COIMBATORE: Indian banks need to provide a bare minimum of Rs 18,000 crore additionally towards the 12 accounts identified by the Reserve Bank of India (RBI) for reference to the National Company Law Tribunal under the Insolvency and Bankruptcy Code in 2017-18, India Ratings and Research has estimated.
The agency’s analysis pegs the weighted average provisioning currently at 42% by banks towards the 12 identified accounts. The additional provisioning would eat into banks’ profits by around 25% in 2017-18, it said. “This indicates a shave-off in return on assets of 12 bps (0.12%) in 2017-18,” it said.
India Ratings said that the additional provision burden could add disproportionate pressure on the profit and loss accounts of a few mid-size public sector banks(PSBs). “The outlook towards these banks remains negative,” it said.
The additional provision requirement may stretch the profitability of a few large PSBs in 2017-18, putting the standalone ratings of these entities under pressure, the agency said.
“There is an increasing divide between the large and smaller PSBs, with the former having some access to growth capital, better market valuation, and also some non-core assets to divest while the latter would only receive bailout capital if required and would need to ration their capital consumption over next two years,” India Ratings said.
The 12 accounts are broadly classified across five sectors, which have been further reclassified as iron and steel, infrastructure and others.

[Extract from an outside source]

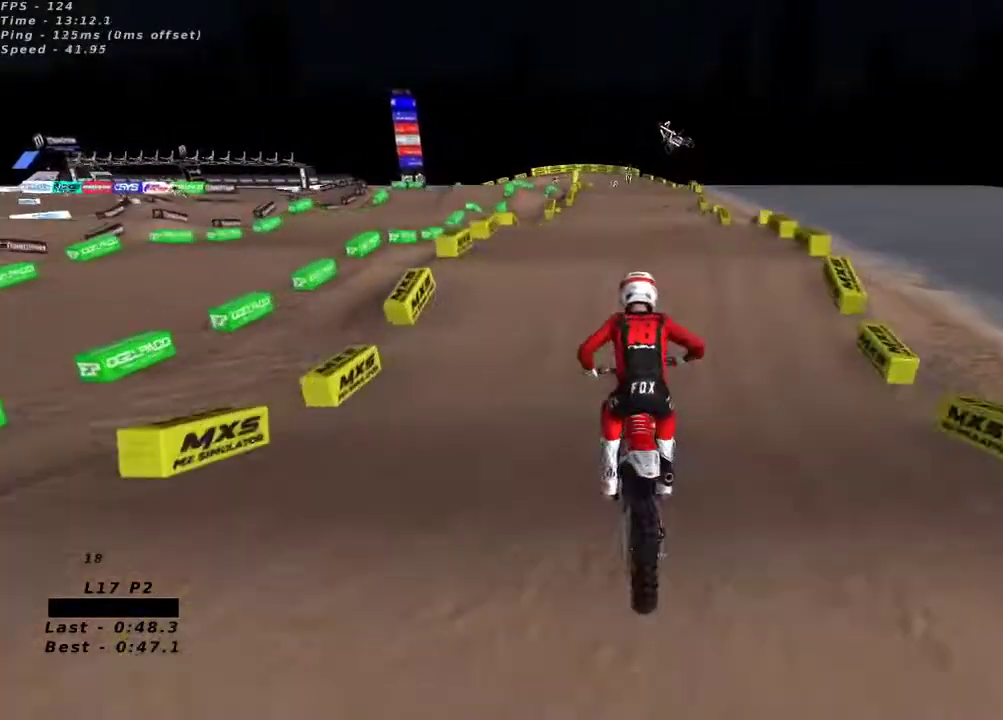
{"buttons": ["R2"], "left_stick": "center", "right_stick": "center", "button_events": []}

“The weighted average provisioning of 45% (as of March 2017) towards the iron and steel sector exposure continues to be the highest across all sectors, given the deep entrenchment of stress in the sector, low capacity utilisation and high expected ultimate haircuts,” the agency said.
“A going concern approach towards resolution could fetch a more favourable value in comparison to a liquidation approach given the nature of the assets in the sector and the fact that many of the projects in the sector are under stress on account of cash flow mismatches and project overruns,” India Ratings said.
Out of the total Rs 18,000 crore required provisioning, the iron and steel sector contributes around Rs 10,500 crore and the infrastructure sector Rs 4,100 crore. The iron & steel sector had faced severe stress at the time of the ‘Asset Quality Review’ exercise conducted by the RBI last fiscal.
“The weighted average provisioning as of March 2017 for the infrastructure sector exposure is 36%,” it said. “Much of the unrecognised stress (Rs 7.7 lakh crore as of September 2016, 35% of which is expected to slip into the substandard category over the next 12-18 months) forms a part of the infrastructure sector,” the agency said.